Talent Management in Australasia – 10 Years of Change

Last week was the 10th anniversary of the Australasian Talent Conference. Ten years ago Trevor Vas and I decided to start this conference for the Australasian area to fill a gap in the knowledge and awareness of those charged with meeting the needs of a growing talent market.
Recruiting was just beginning to aggressively move into the corporate arena and many recruiting leaders were hungry for best practices, leading edge ideas, and future thinking.
As I reflect on this year’s conference I am amazed how quickly this has changed. Talent leaders are now far more engaged and willing to try new practices than they were even a few years ago. Most have moved from highly traditional and transactional thinking to adopt new technologies ranging from video interviewing, video job ads, passive assessment, to CRM tools.

ATC2016 attendees mingling and making new connections at the conference.

At the outset, we struggled to attracted 20 vendors, mostly Australian-based, and a small number of talent leaders to the conference.  At this year’s conference, we had over 30 vendors with many from the U.S. and a growing number of attendees. We also had many start-up firms showcase the latest evolution of analytics and assessment technology as well as the continued evolution of tools to enhance and automate the candidate experience.
Speakers gave us sober thoughts on the volatile, uncertain, complex and ambiguous (VUCA) future. I was struck by the need for Australian firms to continuously adapt to shifting economic winds, geographical isolation, and a small population base.
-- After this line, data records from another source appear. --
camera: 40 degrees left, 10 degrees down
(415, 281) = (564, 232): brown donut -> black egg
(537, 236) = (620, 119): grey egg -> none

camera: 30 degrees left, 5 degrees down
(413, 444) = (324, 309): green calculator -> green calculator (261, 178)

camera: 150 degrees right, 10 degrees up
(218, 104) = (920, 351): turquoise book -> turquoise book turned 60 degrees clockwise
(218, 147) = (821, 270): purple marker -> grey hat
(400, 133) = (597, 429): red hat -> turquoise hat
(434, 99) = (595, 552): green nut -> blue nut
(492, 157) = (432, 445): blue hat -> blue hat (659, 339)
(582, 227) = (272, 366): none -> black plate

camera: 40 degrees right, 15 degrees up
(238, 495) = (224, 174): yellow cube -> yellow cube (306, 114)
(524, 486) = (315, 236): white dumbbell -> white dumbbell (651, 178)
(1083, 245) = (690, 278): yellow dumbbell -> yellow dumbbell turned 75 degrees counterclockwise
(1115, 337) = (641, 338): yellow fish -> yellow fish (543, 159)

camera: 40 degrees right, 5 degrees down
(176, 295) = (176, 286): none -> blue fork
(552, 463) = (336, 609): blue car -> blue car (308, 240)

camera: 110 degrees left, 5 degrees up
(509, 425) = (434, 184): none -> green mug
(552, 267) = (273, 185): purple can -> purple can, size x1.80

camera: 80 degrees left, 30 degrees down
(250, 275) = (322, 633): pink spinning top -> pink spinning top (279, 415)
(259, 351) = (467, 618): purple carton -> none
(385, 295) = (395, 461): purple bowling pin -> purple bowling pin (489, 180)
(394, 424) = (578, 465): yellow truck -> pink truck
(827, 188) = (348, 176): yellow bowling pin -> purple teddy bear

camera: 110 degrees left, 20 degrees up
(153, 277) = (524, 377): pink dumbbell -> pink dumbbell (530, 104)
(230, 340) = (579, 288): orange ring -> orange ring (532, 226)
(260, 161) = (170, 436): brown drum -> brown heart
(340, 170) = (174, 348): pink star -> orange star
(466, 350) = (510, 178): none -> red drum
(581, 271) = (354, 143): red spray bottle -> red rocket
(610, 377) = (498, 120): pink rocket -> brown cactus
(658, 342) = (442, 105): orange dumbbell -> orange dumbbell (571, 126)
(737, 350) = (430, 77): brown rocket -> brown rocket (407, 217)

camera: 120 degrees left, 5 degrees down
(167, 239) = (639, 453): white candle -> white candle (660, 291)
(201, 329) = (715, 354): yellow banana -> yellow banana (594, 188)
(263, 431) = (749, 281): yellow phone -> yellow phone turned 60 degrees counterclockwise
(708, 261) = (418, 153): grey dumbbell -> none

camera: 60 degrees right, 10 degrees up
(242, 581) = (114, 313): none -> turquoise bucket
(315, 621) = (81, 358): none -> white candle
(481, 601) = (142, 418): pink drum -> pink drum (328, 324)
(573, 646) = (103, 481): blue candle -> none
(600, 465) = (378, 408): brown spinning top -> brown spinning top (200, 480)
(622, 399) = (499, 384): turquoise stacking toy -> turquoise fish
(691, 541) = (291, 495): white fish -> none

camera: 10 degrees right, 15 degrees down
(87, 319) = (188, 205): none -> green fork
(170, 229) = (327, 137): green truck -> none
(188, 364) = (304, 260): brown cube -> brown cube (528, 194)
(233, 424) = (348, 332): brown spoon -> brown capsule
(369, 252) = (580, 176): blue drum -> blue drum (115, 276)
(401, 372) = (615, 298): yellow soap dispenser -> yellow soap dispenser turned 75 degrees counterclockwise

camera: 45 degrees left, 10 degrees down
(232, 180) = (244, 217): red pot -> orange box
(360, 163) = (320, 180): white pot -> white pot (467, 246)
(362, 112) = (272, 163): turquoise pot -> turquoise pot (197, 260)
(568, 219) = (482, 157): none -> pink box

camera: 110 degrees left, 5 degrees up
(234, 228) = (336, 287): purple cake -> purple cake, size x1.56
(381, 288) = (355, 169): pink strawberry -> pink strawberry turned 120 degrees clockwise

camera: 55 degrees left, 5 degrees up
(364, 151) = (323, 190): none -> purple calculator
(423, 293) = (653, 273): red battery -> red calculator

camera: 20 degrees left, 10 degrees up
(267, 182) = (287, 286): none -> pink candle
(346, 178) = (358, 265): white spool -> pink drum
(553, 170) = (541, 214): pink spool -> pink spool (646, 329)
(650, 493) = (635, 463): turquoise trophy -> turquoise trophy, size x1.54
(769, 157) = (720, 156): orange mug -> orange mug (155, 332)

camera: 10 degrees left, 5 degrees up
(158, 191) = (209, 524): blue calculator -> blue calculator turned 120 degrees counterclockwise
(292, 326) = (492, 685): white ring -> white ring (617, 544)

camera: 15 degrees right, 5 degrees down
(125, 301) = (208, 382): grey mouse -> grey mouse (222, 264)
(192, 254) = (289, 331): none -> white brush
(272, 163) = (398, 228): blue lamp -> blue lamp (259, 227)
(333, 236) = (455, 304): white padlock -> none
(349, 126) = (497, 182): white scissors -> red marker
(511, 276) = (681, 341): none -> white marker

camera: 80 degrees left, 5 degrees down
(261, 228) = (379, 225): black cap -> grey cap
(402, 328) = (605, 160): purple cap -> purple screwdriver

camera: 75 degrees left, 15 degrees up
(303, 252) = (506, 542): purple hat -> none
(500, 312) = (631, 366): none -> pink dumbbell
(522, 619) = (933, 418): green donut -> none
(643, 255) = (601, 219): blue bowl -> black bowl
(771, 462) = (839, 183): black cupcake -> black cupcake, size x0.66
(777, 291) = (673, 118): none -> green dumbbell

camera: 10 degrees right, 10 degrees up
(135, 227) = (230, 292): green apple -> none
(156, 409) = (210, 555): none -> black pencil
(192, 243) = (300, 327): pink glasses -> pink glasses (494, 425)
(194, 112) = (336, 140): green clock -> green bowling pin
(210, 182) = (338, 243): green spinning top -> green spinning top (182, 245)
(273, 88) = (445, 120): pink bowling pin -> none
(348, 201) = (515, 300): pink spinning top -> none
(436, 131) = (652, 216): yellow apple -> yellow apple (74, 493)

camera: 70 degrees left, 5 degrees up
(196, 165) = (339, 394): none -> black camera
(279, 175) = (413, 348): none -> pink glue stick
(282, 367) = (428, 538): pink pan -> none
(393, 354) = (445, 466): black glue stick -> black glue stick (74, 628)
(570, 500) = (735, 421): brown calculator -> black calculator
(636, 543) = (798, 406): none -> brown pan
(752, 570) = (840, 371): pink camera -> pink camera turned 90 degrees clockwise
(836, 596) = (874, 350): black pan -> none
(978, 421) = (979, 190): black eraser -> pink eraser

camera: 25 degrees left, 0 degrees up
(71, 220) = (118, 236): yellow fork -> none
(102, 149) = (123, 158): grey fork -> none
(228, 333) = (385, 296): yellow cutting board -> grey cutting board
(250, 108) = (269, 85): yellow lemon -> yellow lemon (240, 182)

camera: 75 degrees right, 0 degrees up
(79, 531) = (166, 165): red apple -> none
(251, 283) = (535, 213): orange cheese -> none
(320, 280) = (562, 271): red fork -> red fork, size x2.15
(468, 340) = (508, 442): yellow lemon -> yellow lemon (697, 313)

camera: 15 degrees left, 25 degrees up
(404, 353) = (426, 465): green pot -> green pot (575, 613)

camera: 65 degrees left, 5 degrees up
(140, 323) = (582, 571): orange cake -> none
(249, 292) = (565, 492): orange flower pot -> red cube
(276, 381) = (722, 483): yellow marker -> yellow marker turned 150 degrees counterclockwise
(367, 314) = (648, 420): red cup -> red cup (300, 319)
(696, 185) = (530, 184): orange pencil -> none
Vastly different needs and drivers from the U.S. and Europe where both markets are far more diverse and larger. As talent leaders, we need to uncover our assumptions and frustrations and change our thinking about many aspects of our profession. We heard how Australia Post, facing disruption and potential failure, redesigned itself so completely that it is now the only solvent postal services on earth.
We heard how companies were redesigning their recruiting functions using the principles of human-centred design, which I have yet to see any U.S. firm do. Supporting this is the focus on the candidate’s experience and the Talent Board is playing a part by bringing the CandE Awards to Australia and shining a spotlight on best practices.
Innovation Lab presenters
Innovation Lab presenters. From left – David Macciocca (Video My Job), Brent Pearson (Enboarder), James Galvin (Vsource), Andrew Pitts (Polinode), Max King (Digital Academy), Michael Sacco (IBM), Alistair Schirmer (LiveHire), Adam Walker (PredictiveHire)

I really enjoyed seeing what is coming from the start-up vendors such as VideoMyJob that have developed very easy to use, iPhone/Android-based video software that anyone can use to make a job advertisement. Enboarder with a powerful, mobile-based onboarding tool. Vsource, with an automated way to develop a candidate pipeline. LiveHire designed to develop and manage a talent community. PredictiveHire that uses machine learning and analytics to profile your team, predict employee success and predict tenure of individual employees. And, Polinode that does network mapping which can be used for finding candidates and for referrals.
A concern and question is why social media has had such a slow adoption in the Australasian region, as opposed to the almost universal adoption of social media for employment branding and networking elsewhere. The only tool to gain significant penetration is LinkedIn, which is perceived as a professional network and therefore acceptable as a recruiting forum. Facebook, though, is seen as a private, personal network with little relevance to recruiting. Twitter use is minimal for recruiting purposes. I still wonder what the future of this will be in Australia. It is ubiquitous elsewhere with perhaps more than 60 percent of candidates coming from social media to career sites and other places to learn more about opportunities.
It was a fascinating conference with lots of conversation and networking. It has also been a fascinating ten years watching the changes. I have developed amazing relationships, been engaged in discussions on what technologies are significant and which are less so, and debated the value of different strategies. We’ve explored sourcing technologies, workforce planning approaches as well as social media.
I look forward to the continued evolution and growth of the market and our conference.